Every entry should be returned unchanged, with the pictures omitted.

Available data »
◇ ◇ ◇ ◇ ◇ ◇ ◇
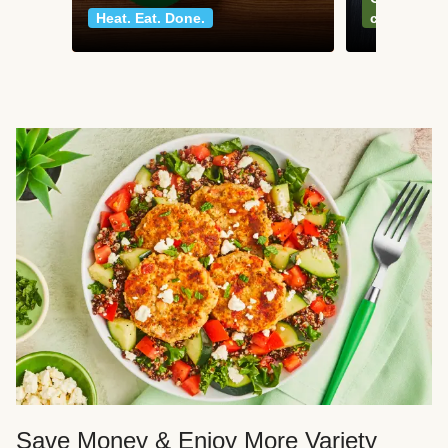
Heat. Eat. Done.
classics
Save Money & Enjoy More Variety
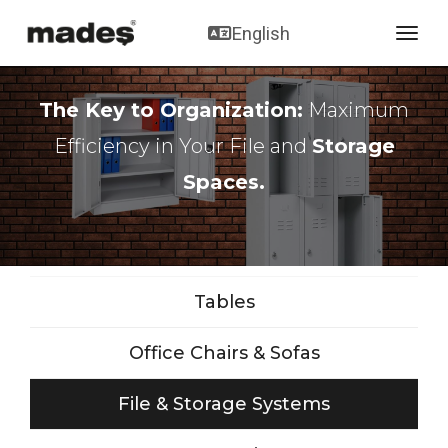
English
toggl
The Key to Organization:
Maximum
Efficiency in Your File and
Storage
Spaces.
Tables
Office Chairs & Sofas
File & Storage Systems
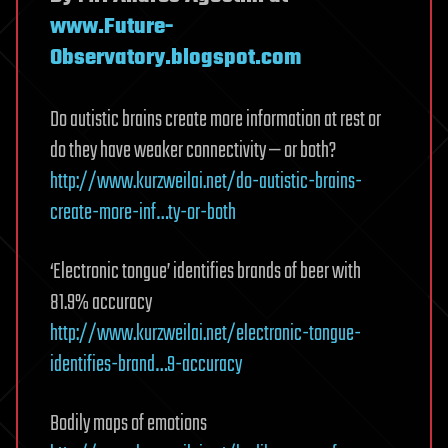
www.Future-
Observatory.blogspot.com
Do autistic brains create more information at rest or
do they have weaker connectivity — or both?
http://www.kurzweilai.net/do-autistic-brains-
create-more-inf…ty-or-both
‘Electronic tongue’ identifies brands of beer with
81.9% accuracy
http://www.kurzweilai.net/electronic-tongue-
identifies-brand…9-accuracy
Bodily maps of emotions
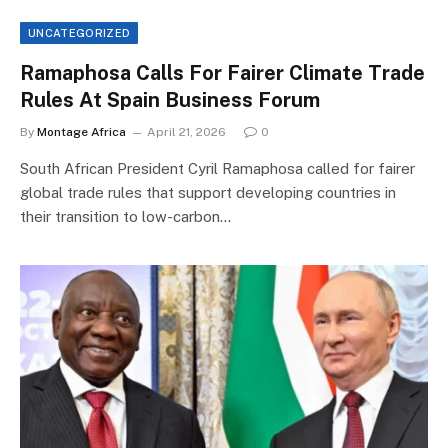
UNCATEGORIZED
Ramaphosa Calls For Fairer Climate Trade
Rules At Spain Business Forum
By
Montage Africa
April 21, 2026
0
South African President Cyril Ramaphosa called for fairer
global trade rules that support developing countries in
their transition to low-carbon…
◇ ◇ ◇ ◇ ◇ ◇ ◇
Solution to this exercise »
Heat. Eat. Done.
classics
Save Money & Enjoy More Variety
English
toggl
The Key to Organization:
Maximum
Efficiency in Your File and
Storage
Spaces.
Tables
Office Chairs & Sofas
File & Storage Systems
www.Future-
Observatory.blogspot.com
Do autistic brains create more information at rest or
do they have weaker connectivity — or both?
http://www.kurzweilai.net/do-autistic-brains-
create-more-inf…ty-or-both
‘Electronic tongue’ identifies brands of beer with
81.9% accuracy
http://www.kurzweilai.net/electronic-tongue-
identifies-brand…9-accuracy
Bodily maps of emotions
UNCATEGORIZED
Ramaphosa Calls For Fairer Climate Trade
Rules At Spain Business Forum
By
Montage Africa
April 21, 2026
0
South African President Cyril Ramaphosa called for fairer
global trade rules that support developing countries in
their transition to low-carbon…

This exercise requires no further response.